Data points to slowing economy . . .
China’s National Bureau of Statistics released data today that shows the country’s second quarter economic growth at a year-on-year rate of 6.2 per cent - the country’s lowest in 27 years. The first quarter of 2019 fared only marginally better, at 6.4 per cent. In comparison, the average growth rate from 1980 to 2010 was 10 per cent. Most economists agree that even though a paced slowdown of the Chinese economy was expected, the trade war with the U.S. seems to have triggered a definitive slowdown.
No quick fixes . . .
There is evidence that economic difficulties may continue. For example, China’s corporate bond defaults tripled in the first quarter, Huawei is planning extensive layoffs in its subsidiaries in the U.S. in the wake of sanctions and severe restrictions for its production lines, and China’s Central Bank is already easing monetary policy to stimulate the economy. Prominent Chinese economists have called for extensive structural reforms to ease the weight of an extremely overburdened Chinese state and to attract more foreign investment.

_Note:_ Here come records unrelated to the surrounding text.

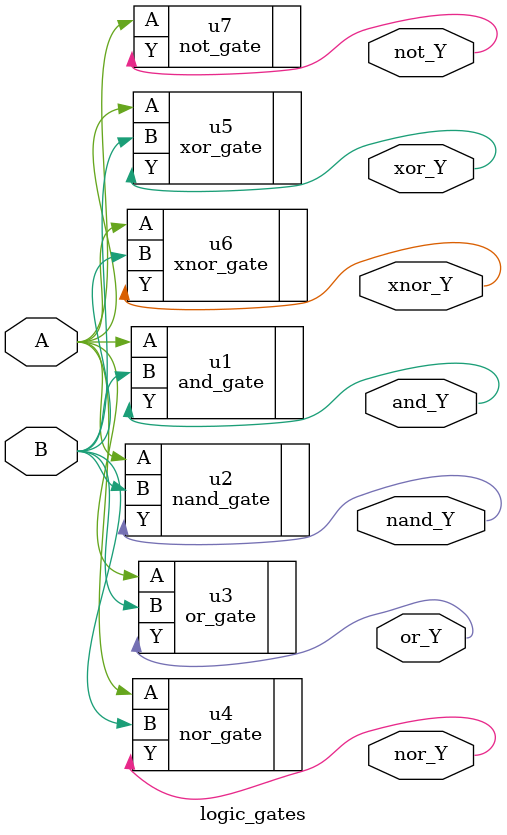
<source format=v>
`timescale 1ns / 1ps


module logic_gates(
    output and_Y,
    output nand_Y,
    output or_Y,
    output nor_Y,
    output xor_Y,
    output xnor_Y,
    output not_Y,
    input A,
    input B
    );
    
    and_gate u1(.Y(and_Y),.A(A),.B(B));
    nand_gate u2(.Y(nand_Y),.A(A),.B(B));
    or_gate u3(.Y(or_Y),.A(A),.B(B));
    nor_gate u4(.Y(nor_Y),.A(A),.B(B));
    xor_gate u5(.Y(xor_Y),.A(A),.B(B));
    xnor_gate u6(.Y(xnor_Y),.A(A),.B(B));
    not_gate u7(.Y(not_Y),.A(A));
    
endmodule


</source>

Changing trade trajectories . . .
The U.S.-China trade war has altered trading patterns across the globe. The Association of South East Asian Nations has replaced the U.S. as China’s second-most important trading partner, after the European Union. U.S. exports to China plunged 30 per cent in the first half of 2019, while Canada’s exports to China fell by a similar percentage in the year until May. If this trade trend continues, North American exporters could face significant headwinds for years to come.